His father didn't seem to notice his return, his attention entirely on the purple clay teapot in his hands. He meticulously poured hot water over the pot's body, then used tea tongs to pick up a cup, painstakingly scalding and rinsing it. Every movement was slow and focused, completely out of sync with the world outside the window that pursued ultimate efficiency.

"Do you know why plastic flowers never wither?"

His father suddenly spoke, his voice calm, not looking up, as if talking to himself.

Wang Chuan paused while changing his shoes. He was long accustomed to these sudden, seemingly meaningless questions from his father. He didn't answer, nor did he want to respond. He walked straight towards his room, trying to shut the question out behind him.

Behind him, his father picked up a cup of freshly brewed, clear, amber tea, brought it to his nose to smell its aroma, and then, in an extremely low voice, as if sighing, added the latter half of the sentence:

"Because they were never alive to begin with."

The door closed behind Wang Chuan. The sound wasn't heavy, but it effectively cut off the light and sound from the living room. He leaned against the door, slowly letting out a breath, as if he had just finished an invisible struggle. The room contained only a bed, a desk, and a wardrobe – spartan, almost austere, conforming to the system's optimized configuration for low-efficiency single occupants' living spaces.

From his uniform's inner pocket, he didn't pull out the communicator displaying the poor evaluation, but instead, a slightly curled, rough-textured paper drawing.

The paper was clearly from discarded databoard packaging; a faint barcode was still visible on the back. On the front, drawn with cheap wax crayons, was a picture – a field of golden dandelions, and beside it, a small, stick-figure-like form. The strokes were childish, the colours unusually vivid, filled with a kind of clumsy, sincere force.
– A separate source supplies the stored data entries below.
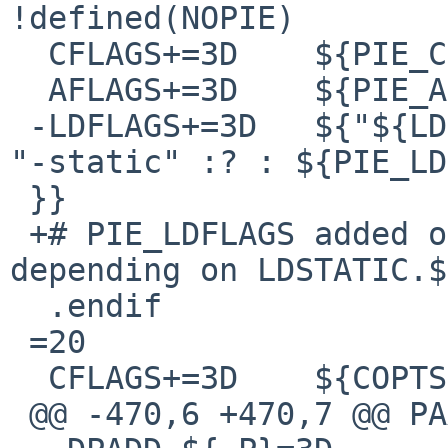
!defined(NOPIE)

  CFLAGS+=3D	${PIE_CFLAGS}

  AFLAGS+=3D	${PIE_AFLAGS}

 -LDFLAGS+=3D	${"${LDSTATIC.${.TARGET}}" =3D=3D 
"-static" :? : ${PIE_LD
 }}

 +# PIE_LDFLAGS added on a per-PROG basis below 
depending on LDSTATIC.$
  .endif

 =20

  CFLAGS+=3D	${COPTS}

 @@ -470,6 +470,7 @@ PAXCTL_FLAGS.${_P}=3D +a
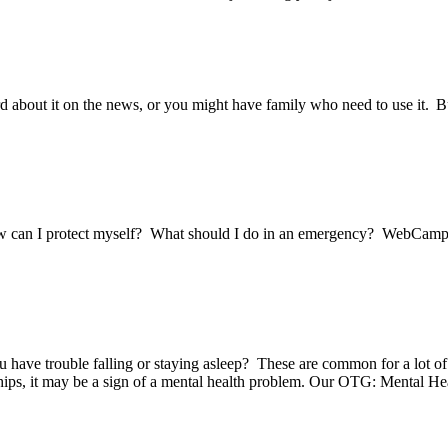
about it on the news, or you might have family who need to use it. Bu
ow can I protect myself? What should I do in an emergency? WebCam
ou have trouble falling or staying asleep? These are common for a lot of
onships, it may be a sign of a mental health problem. Our OTG: Mental 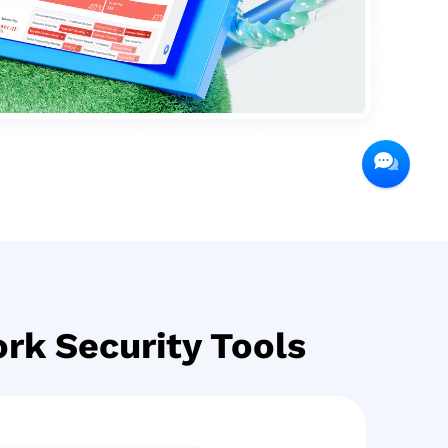
rk Security Tools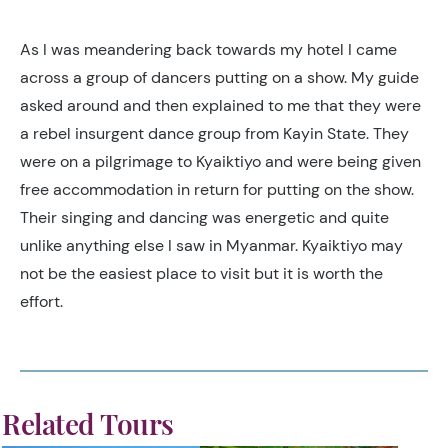
As I was meandering back towards my hotel I came
across a group of dancers putting on a show. My guide
asked around and then explained to me that they were
a rebel insurgent dance group from Kayin State. They
were on a pilgrimage to Kyaiktiyo and were being given
free accommodation in return for putting on the show.
Their singing and dancing was energetic and quite
unlike anything else I saw in Myanmar. Kyaiktiyo may
not be the easiest place to visit but it is worth the
effort.
Related Tours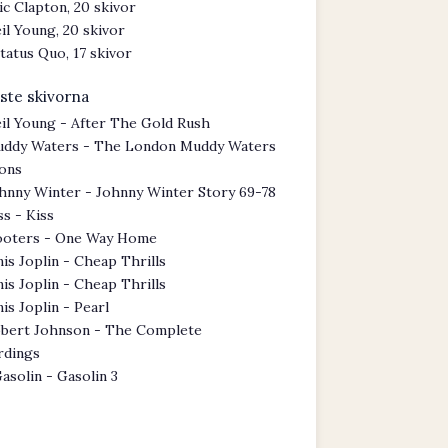
ic Clapton, 20 skivor
il Young, 20 skivor
tatus Quo, 17 skivor
ste skivorna
il Young - After The Gold Rush
ddy Waters - The London Muddy Waters
ions
hnny Winter - Johnny Winter Story 69-78
ss - Kiss
oters - One Way Home
nis Joplin - Cheap Thrills
nis Joplin - Cheap Thrills
nis Joplin - Pearl
bert Johnson - The Complete
rdings
asolin - Gasolin 3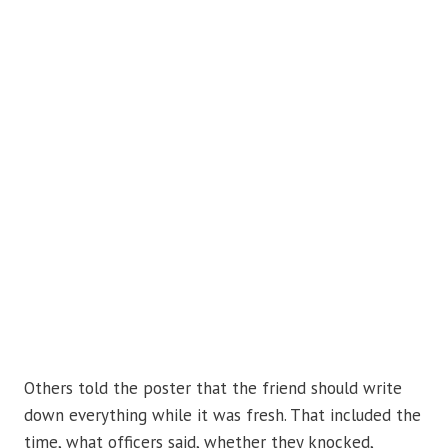
Others told the poster that the friend should write
down everything while it was fresh. That included the
time, what officers said, whether they knocked,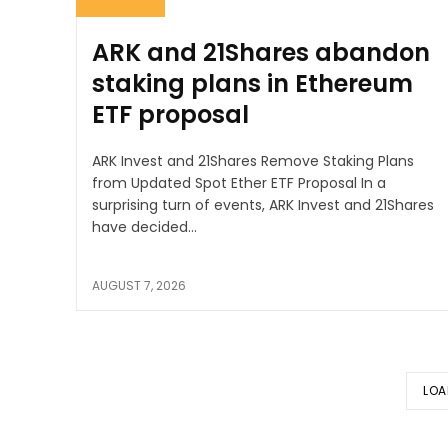
ARK and 21Shares abandon
staking plans in Ethereum
ETF proposal
ARK Invest and 21Shares Remove Staking Plans
from Updated Spot Ether ETF Proposal In a
surprising turn of events, ARK Invest and 21Shares
have decided...
AUGUST 7, 2026
LOA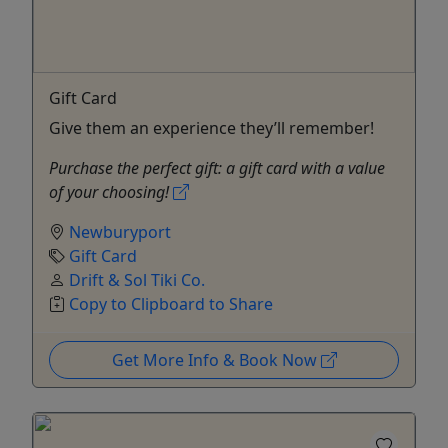
Gift Card
Give them an experience they’ll remember!
Purchase the perfect gift: a gift card with a value
of your choosing!
Newburyport
Gift Card
Drift & Sol Tiki Co.
Copy to Clipboard to Share
Get More Info & Book Now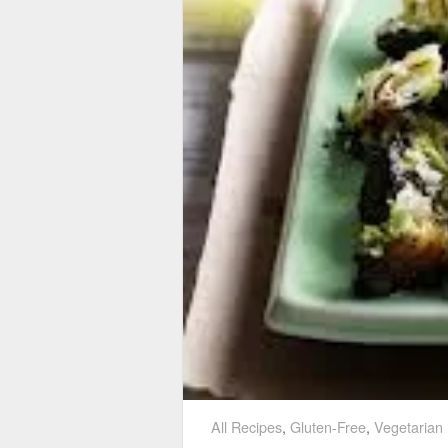
All Recipes
,
Gluten-Free
,
Vegetarian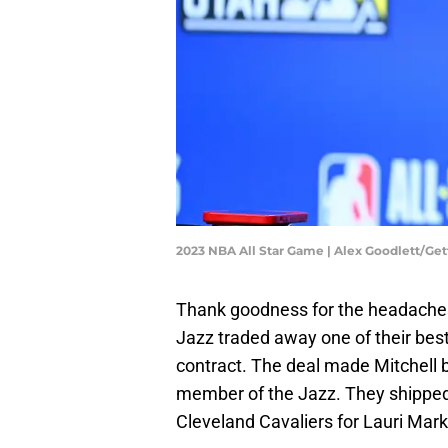
2023 NBA All Star Game | Alex Goodlett/Ge
Thank goodness for the headaches 
Jazz traded away one of their best
contract. The deal made Mitchell 
member of the Jazz. They shipped 
Cleveland Cavaliers for Lauri Mark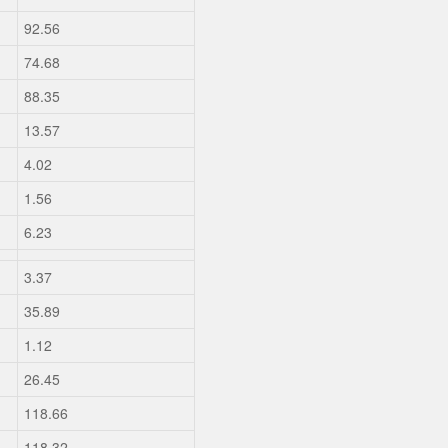
92.56
74.68
88.35
13.57
4.02
1.56
6.23
3.37
35.89
1.12
26.45
118.66
118.32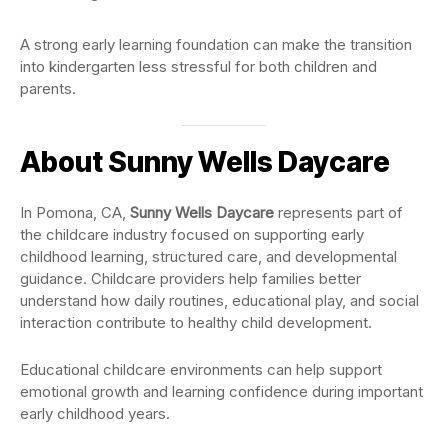
A strong early learning foundation can make the transition
into kindergarten less stressful for both children and
parents.
About Sunny Wells Daycare
In Pomona, CA,
Sunny Wells Daycare
represents part of
the childcare industry focused on supporting early
childhood learning, structured care, and developmental
guidance. Childcare providers help families better
understand how daily routines, educational play, and social
interaction contribute to healthy child development.
Educational childcare environments can help support
emotional growth and learning confidence during important
early childhood years.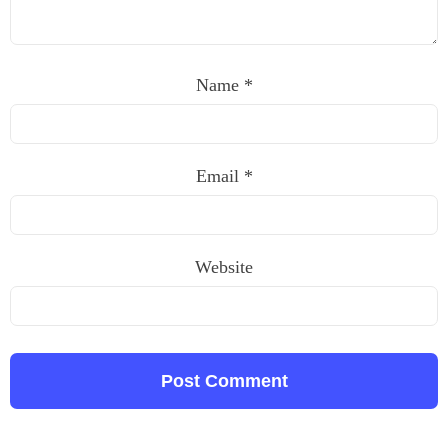
Name
*
Email
*
Website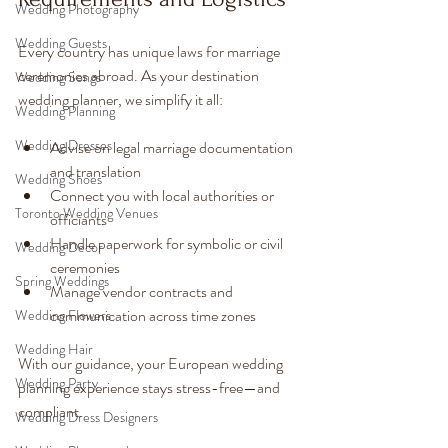
Wedding Photography
Wedding Guests
Every country has unique laws for marriage 
ceremonies abroad. As your destination 
Wedding Songs
wedding planner, we simplify it all:
Wedding Planning
Wedding Dresses
Advise on legal marriage documentation 
and translation
Wedding Shoes
Connect you with local authorities or 
Toronto Wedding Venues
officiants
Handle paperwork for symbolic or civil 
Wedding Decor
ceremonies
Spring Weddings
Manage vendor contracts and 
communication across time zones
Wedding Flowers
Wedding Hair
With our guidance, your European wedding 
Wedding Party
planning experience stays stress-free—and 
compliant.
Wedding Dress Designers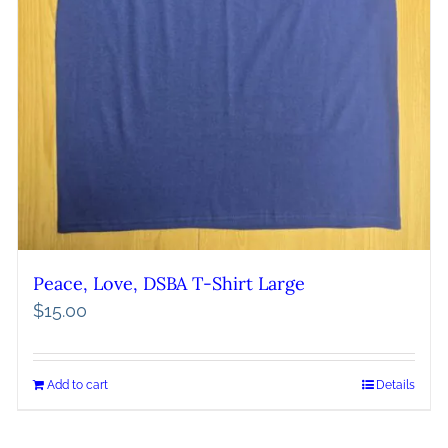
Peace, Love, DSBA T-Shirt Large
$
15.00
Add to cart
Details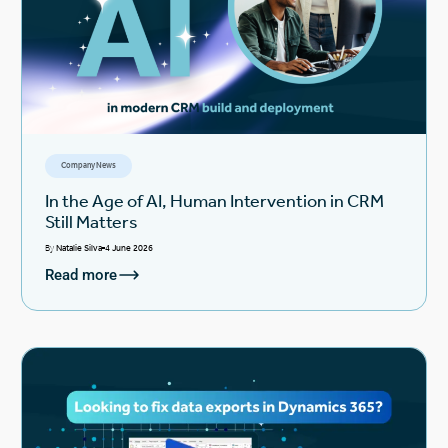
Company News
In the Age of AI, Human Intervention in CRM
Still Matters
By
Natalie Silva
4 June 2026
Read more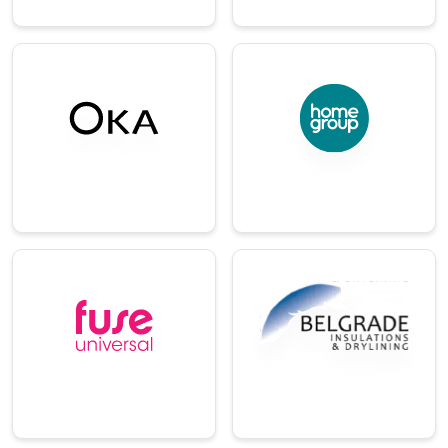
→
→
E-
Commerce/Ret
Charity
ail
One of the UK’s
largest housing and
A renowned luxury
care providers.
furniture and
homeware brand.
→
→
Technology
Distribution
An enterprise
A specialist
learning and digital
distributor of
knowledge
insulation and
platform.
drywall systems.
→
→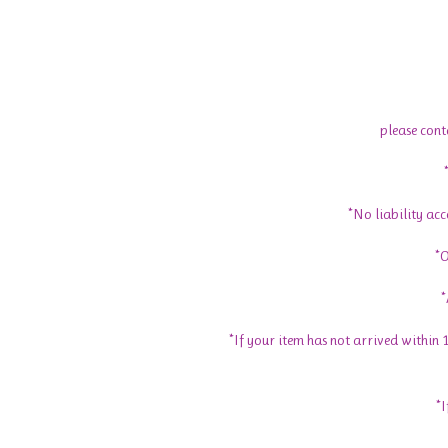
please cont
*No liability ac
*O
*
*If your item has not arrived within
*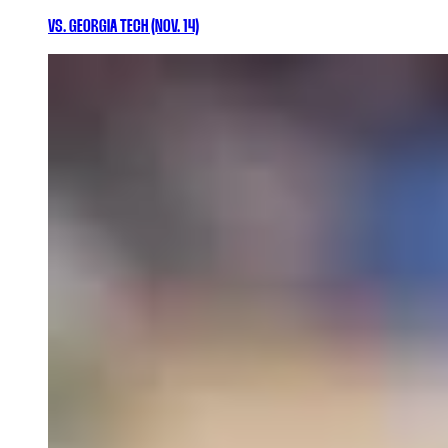
VS. GEORGIA TECH (NOV. 14)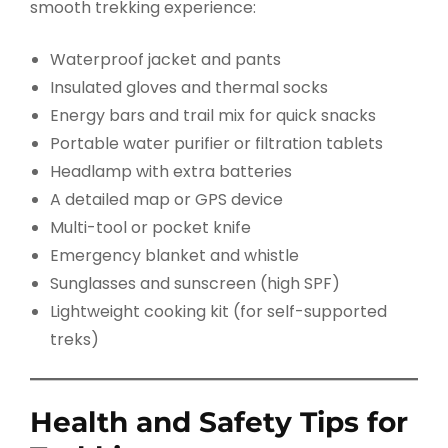
smooth trekking experience:
Waterproof jacket and pants
Insulated gloves and thermal socks
Energy bars and trail mix for quick snacks
Portable water purifier or filtration tablets
Headlamp with extra batteries
A detailed map or GPS device
Multi-tool or pocket knife
Emergency blanket and whistle
Sunglasses and sunscreen (high SPF)
Lightweight cooking kit (for self-supported
treks)
Health and Safety Tips for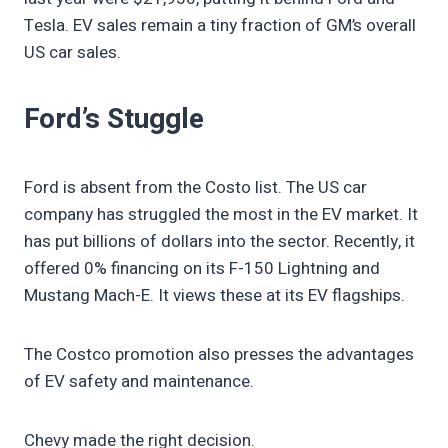
Tesla. EV sales remain a tiny fraction of GM’s overall
US car sales.
Ford’s Stuggle
Ford is absent from the Costo list. The US car
company has struggled the most in the EV market. It
has put billions of dollars into the sector. Recently, it
offered 0% financing on its F-150 Lightning and
Mustang Mach-E. It views these at its EV flagships.
The Costco promotion also presses the advantages
of EV safety and maintenance.
Chevy made the right decision.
This wasn't any standard-issued decoration from the system. It was the last trace left by another 'purified' soul, preserved by him secretly before the Weaver incident. An 'illegal item'.

He gazed silently at the golden field in the drawing. The neon lights of the city outside the window cast stripes of light and shadow across his face through the blinds, mirroring the confusion and persistence warring within him. After a long while, he bent down and carefully slid the drawing back under his pillow, like hiding a dangerous secret capable of overturning everything.

In the corner of the room, in the old bookstand on his father's usual desk, stood a fresh, lifelike plastic dandelion, its petals full, its form perfect, never wilting, and never having lived.